= Provided text =
----
And finally a few other merged metadata columns that were saved for logging purposes during the initial JSON/MP3 accounting phase:
submit_minute_int,local_time_converted,timezone_used,consent_date_at_accounting,expected_language,proposed_processed_name,matching_mp3_absolute_raw_path,date_mp3_first_detected
Using this CSV, we can easily check for which diaries are still awaiting a transcript, or identify those diaries that have a more extreme value in a metric of interest. One might want to isolate diaries with more than 1 unique speaker ID or diaries with an especially high number of inaudibles for manual review, for example. We might also notice through sorting if a particular subject ID tends to have many of the diaries with especially high or low values in a given feature, and more generally we can ask a number of distributional and correlational questions about the included features (or do timecourse modeling) through extra analyses when desired.
By referring first to the issue logs and the attached visualizations, questions to search for in this denser CSV can be more readily raised. Other early observations of potential note found via the existing visual tools will be discussed shortly, and could also help to inform what factors are checked for here -- e.g. more careful consideration of the mean spectral flatness feature in the context of the diaries.
To get a sense for participation trends by site, grouped summary CSVs are also made readily available alongside the per diary stats. Click here for more details on site- and subject- level summary stats CSVs:
serverWide_sitesLevel_journalSubmissionSummary.csv contributes a number of columns to the tables embedded in the HTML summary email:
- num_subjects_found i.e. the number of unique subject ID folders found under the sites' PHOENIX folder structure.
- num_subjects_raw_protected_phone_folder i.e. the number of subjects from the site estimated to have some phone data, based on the presence of a PROTECTED side raw phone datatype folder.
- num_subjects_any_ema i.e. the number of subjects from this site with any EMA responses found on the server.
- num_subjects_any_journal i.e. the number of subjects from this site with any audio journals found on the server.
- num_audio_files_uploaded i.e. the total number of files sent to TranscribeMe from across this site.
- sum_minutes_audio_uploaded i.e. the combined duration of all journals sent to TranscribeMe from this site.
- num_subjects_submit_within_last_two_weeks i.e. the number of subjects from this site that successfully submitted an audio journal within the last two weeks of the current date.
There are then additional site-level stats columns that can be looked up only within this CSV:
- num_subjects_any_active_app i.e. the number of subjects that have an EMA or diary recognized.
- num_subjects_within_first_two_weeks_of_enrollment i.e. the number of subjects with a consent date within two weeks of the current date.
- fraction_diary_subjects_submit_after_two_weeks i.e. the fraction of num_subjects_any_journal that submitted at least one of their successful journals more than two weeks past their date of consent.
----
= Work task =
Can you print the CSV documentation between "- num_subjects_raw_protected_phone_folder i.e." and "across this site.", inclusive? The data that comes next has no connection to the CSV documentation.
----
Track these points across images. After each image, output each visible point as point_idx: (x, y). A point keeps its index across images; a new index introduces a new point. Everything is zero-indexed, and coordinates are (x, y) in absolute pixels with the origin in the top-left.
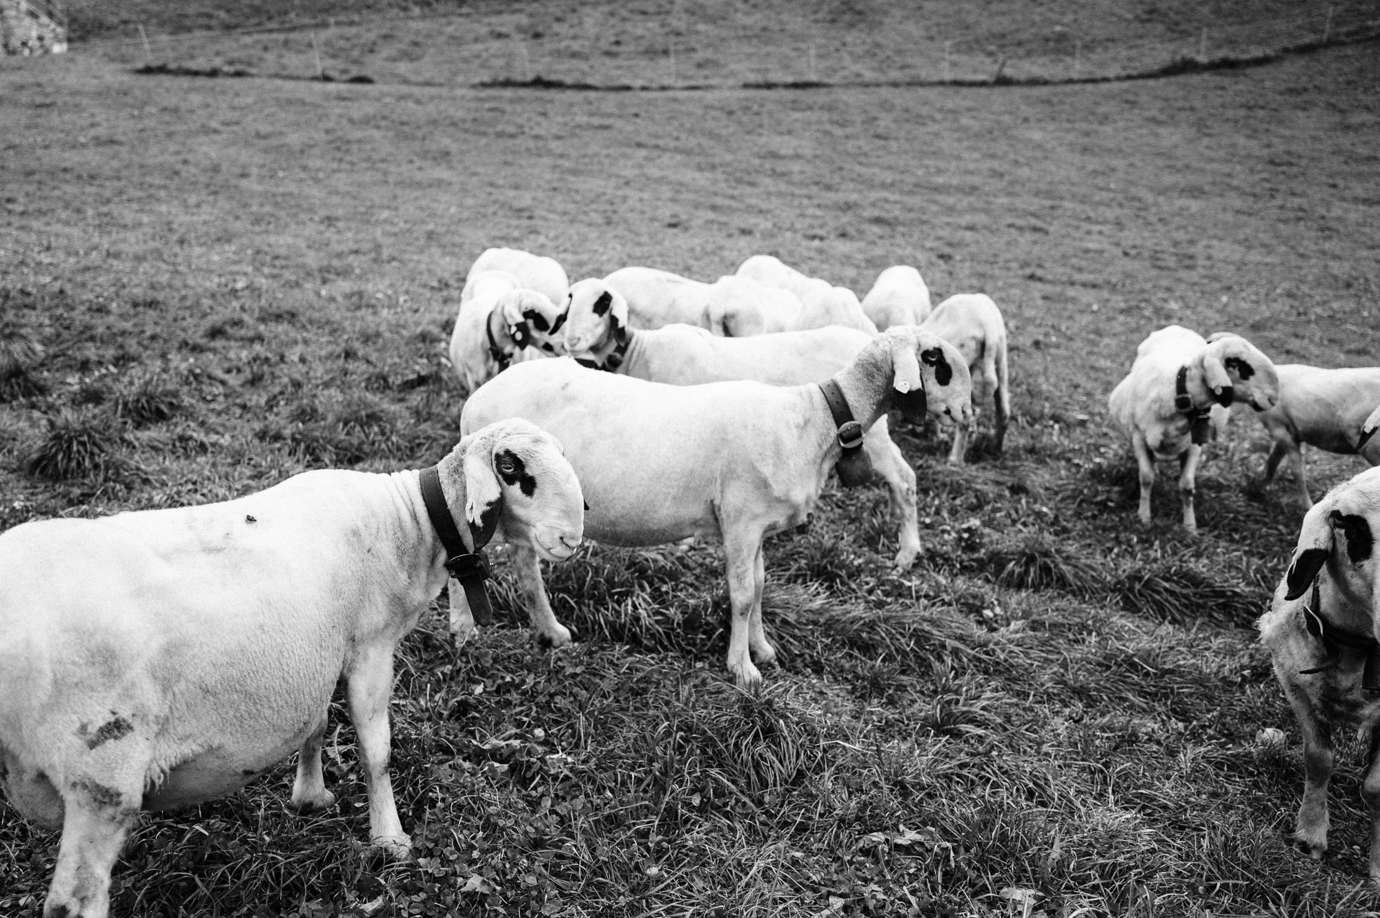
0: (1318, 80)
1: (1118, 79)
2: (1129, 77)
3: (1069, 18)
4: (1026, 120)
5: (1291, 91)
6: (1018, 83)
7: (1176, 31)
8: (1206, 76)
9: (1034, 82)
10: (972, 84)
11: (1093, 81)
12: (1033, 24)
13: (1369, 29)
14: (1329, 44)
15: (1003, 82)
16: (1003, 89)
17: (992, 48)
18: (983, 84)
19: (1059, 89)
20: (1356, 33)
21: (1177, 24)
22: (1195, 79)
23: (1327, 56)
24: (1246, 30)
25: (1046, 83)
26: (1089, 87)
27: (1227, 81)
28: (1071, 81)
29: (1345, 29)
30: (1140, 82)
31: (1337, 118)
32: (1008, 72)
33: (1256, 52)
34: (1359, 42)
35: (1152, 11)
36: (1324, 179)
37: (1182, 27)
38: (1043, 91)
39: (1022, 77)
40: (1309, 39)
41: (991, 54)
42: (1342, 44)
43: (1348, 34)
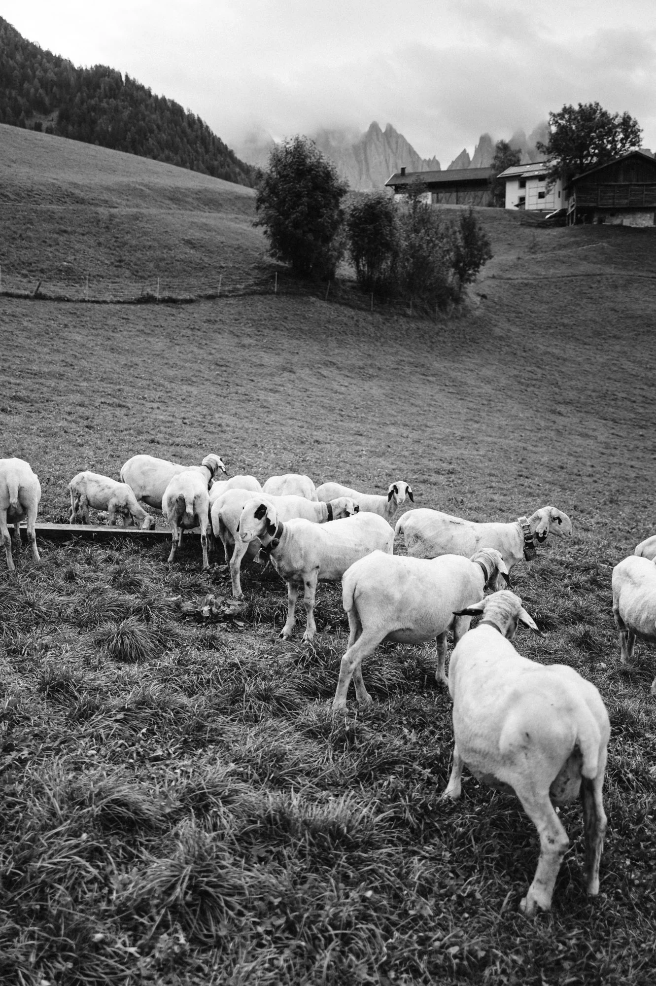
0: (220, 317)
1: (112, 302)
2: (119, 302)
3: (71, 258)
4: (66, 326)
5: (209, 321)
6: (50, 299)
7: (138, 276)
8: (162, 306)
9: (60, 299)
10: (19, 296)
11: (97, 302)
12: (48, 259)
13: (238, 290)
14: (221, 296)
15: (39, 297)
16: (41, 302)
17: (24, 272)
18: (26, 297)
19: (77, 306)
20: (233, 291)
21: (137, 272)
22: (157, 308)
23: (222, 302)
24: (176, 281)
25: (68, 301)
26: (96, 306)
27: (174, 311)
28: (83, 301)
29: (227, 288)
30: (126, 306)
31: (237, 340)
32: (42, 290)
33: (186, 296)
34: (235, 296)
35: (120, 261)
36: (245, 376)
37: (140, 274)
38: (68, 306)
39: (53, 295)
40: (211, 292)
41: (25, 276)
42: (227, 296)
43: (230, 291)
----
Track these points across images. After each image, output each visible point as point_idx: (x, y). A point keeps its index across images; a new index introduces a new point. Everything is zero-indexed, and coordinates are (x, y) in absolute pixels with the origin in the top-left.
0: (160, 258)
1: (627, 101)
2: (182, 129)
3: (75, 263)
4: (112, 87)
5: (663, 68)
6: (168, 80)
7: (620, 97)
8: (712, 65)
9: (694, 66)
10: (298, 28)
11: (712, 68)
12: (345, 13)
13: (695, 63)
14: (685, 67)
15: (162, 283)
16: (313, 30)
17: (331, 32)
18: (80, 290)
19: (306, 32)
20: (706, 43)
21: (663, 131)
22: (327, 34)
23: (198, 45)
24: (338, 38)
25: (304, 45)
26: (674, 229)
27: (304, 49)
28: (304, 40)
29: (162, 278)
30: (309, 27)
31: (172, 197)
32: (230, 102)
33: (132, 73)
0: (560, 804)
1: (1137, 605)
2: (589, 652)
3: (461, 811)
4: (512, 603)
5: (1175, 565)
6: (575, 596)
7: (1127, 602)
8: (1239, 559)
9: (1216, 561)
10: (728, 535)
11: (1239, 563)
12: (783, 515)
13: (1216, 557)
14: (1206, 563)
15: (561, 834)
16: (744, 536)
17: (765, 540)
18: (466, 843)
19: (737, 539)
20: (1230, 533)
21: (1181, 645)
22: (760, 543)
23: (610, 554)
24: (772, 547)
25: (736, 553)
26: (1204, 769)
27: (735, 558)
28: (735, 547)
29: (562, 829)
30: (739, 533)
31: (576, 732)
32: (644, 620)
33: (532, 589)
----
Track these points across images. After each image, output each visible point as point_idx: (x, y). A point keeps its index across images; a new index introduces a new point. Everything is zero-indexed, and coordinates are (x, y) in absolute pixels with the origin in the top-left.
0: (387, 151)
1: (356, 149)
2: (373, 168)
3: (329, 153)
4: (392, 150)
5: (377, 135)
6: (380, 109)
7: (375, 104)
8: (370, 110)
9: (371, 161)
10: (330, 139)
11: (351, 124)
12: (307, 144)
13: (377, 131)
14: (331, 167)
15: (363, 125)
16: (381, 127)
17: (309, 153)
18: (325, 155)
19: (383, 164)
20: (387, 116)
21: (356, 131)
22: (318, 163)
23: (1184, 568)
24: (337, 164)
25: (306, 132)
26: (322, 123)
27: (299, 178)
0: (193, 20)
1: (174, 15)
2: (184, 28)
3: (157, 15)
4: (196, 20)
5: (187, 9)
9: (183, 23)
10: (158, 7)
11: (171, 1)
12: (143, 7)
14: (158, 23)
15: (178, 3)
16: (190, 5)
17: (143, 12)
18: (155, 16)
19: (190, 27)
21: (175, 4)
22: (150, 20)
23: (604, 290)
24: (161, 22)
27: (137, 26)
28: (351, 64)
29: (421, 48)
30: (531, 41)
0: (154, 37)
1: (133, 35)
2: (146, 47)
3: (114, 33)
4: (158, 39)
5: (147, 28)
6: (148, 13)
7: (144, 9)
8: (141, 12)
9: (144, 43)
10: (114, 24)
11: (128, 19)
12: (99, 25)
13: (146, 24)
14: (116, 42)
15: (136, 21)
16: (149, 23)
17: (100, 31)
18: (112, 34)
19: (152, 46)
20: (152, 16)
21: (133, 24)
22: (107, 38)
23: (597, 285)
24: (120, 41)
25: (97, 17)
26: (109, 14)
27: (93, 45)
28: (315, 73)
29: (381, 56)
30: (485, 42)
----
= Solution for this task =
- num_subjects_raw_protected_phone_folder i.e. the number of subjects from the site estimated to have some phone data, based on the presence of a PROTECTED side raw phone datatype folder.
- num_subjects_any_ema i.e. the number of subjects from this site with any EMA responses found on the server.
- num_subjects_any_journal i.e. the number of subjects from this site with any audio journals found on the server.
- num_audio_files_uploaded i.e. the total number of files sent to TranscribeMe from across this site.